--- Data for review ---

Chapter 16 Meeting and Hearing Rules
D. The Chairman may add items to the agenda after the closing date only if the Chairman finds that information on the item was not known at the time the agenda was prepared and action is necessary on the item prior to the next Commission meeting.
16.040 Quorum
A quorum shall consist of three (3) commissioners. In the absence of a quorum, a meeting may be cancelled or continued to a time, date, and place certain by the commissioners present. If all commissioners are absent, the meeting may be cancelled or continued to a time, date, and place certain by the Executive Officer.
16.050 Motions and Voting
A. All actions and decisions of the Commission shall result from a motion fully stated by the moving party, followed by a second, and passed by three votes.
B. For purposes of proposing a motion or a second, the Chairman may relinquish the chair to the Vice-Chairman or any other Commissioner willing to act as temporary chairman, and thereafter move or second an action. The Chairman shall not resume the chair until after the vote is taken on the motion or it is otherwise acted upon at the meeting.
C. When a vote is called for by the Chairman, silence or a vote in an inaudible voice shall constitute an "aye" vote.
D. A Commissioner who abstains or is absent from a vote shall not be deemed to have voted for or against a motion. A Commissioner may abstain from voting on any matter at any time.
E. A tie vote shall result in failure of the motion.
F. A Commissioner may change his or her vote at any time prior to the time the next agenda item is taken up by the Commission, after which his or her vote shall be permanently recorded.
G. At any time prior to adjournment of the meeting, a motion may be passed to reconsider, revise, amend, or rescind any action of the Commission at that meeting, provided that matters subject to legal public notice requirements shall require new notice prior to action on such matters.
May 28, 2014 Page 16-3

---

Could you reproduce every record above exactly as it stands?

[Output below]
Chapter 16 Meeting and Hearing Rules
D. The Chairman may add items to the agenda after the closing date only if the Chairman finds that information on the item was not known at the time the agenda was prepared and action is necessary on the item prior to the next Commission meeting.
16.040 Quorum
A quorum shall consist of three (3) commissioners. In the absence of a quorum, a meeting may be cancelled or continued to a time, date, and place certain by the commissioners present. If all commissioners are absent, the meeting may be cancelled or continued to a time, date, and place certain by the Executive Officer.
16.050 Motions and Voting
A. All actions and decisions of the Commission shall result from a motion fully stated by the moving party, followed by a second, and passed by three votes.
B. For purposes of proposing a motion or a second, the Chairman may relinquish the chair to the Vice-Chairman or any other Commissioner willing to act as temporary chairman, and thereafter move or second an action. The Chairman shall not resume the chair until after the vote is taken on the motion or it is otherwise acted upon at the meeting.
C. When a vote is called for by the Chairman, silence or a vote in an inaudible voice shall constitute an "aye" vote.
D. A Commissioner who abstains or is absent from a vote shall not be deemed to have voted for or against a motion. A Commissioner may abstain from voting on any matter at any time.
E. A tie vote shall result in failure of the motion.
F. A Commissioner may change his or her vote at any time prior to the time the next agenda item is taken up by the Commission, after which his or her vote shall be permanently recorded.
G. At any time prior to adjournment of the meeting, a motion may be passed to reconsider, revise, amend, or rescind any action of the Commission at that meeting, provided that matters subject to legal public notice requirements shall require new notice prior to action on such matters.
May 28, 2014 Page 16-3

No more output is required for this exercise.